Every grant today authorizes one implicit operation: return the scope — the grantee reads the covered data in plaintext. The designed extension is a grant that instead carries an operations pipeline: the user authorizes a specific computation over their data, the Personal Server decrypts the data and executes that pipeline locally, and the grantee receives only the result — never the raw data. The consent moment changes accordingly. Instead of
“App X requests access to your Instagram posts”
the user approves
“App X requests access to your anonymized Instagram posts”
— or a summary, an aggregate, a redaction: whatever the pipeline the grant names actually produces. This is what an application should reach for when it wants a privacy-preserving operation over a user’s data — an LLM summary of a user’s chat history, say — where the application only needs the output, not the records themselves. Everything else about the grant stays as described above: the same EIP-712 format (plus the operations field), the same lifecycle, the same verification on the Personal Server, the same fee gating. The one piece expected to evolve with it is pricing — fees for an operation-scoped grant may need to be dynamic, reflecting the compute the pipeline requires, rather than a flat per-access fee.

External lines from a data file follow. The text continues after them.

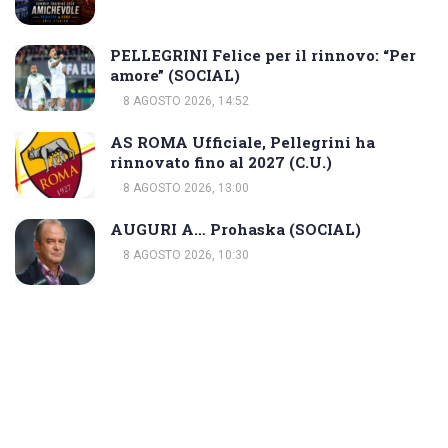
PELLEGRINI Felice per il rinnovo: “Per
amore” (SOCIAL)
8 AGOSTO 2026, 14:52
AS ROMA Ufficiale, Pellegrini ha
rinnovato fino al 2027 (C.U.)
8 AGOSTO 2026, 13:00
AUGURI A… Prohaska (SOCIAL)
8 AGOSTO 2026, 10:30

Status. Operation-scoped grants are a design direction, not implemented — today every grant returns the scope’s data directly. Note the distinction from Confidential compute: operation-scoped grants run a computation on one user’s data, on that user’s own Personal Server; confidential compute runs jobs over pooled data from many users in a TEE network.

Onchain record

The permissions contract emits a single event capturing the grant’s substance whenever it is created or re-issued:
event PermissionSet(
    bytes32  indexed id,
    address  indexed grantorAddress,
    bytes32  indexed granteeId,
    string[] scopes,
    uint256  grantVersion,
    uint256  expiresAt
);
Because scopes and expiresAt live in the event itself, anyone can reconstruct who may access what, until when, directly from the chain — without resolving file IDs off-chain. This is a deliberate choice, modelled on how public blockchains already work: just as a token transfer publicly shows this address sent this asset to that address, a grant publicly shows this address shared this kind of data with this grantee, until when — the transparency model the industry has broadly adopted. For deployments that prefer not to expose scope details on-chain, commitments or hashed scopes are available as an option.
Status. Grant signing, verification, and revocation work end to end. The scope-native permissions contract (V2, DataPortabilityPermissions) is the current model; a previous file-based permission contract remains deployed on mainnet during migration. See Core contracts for addresses.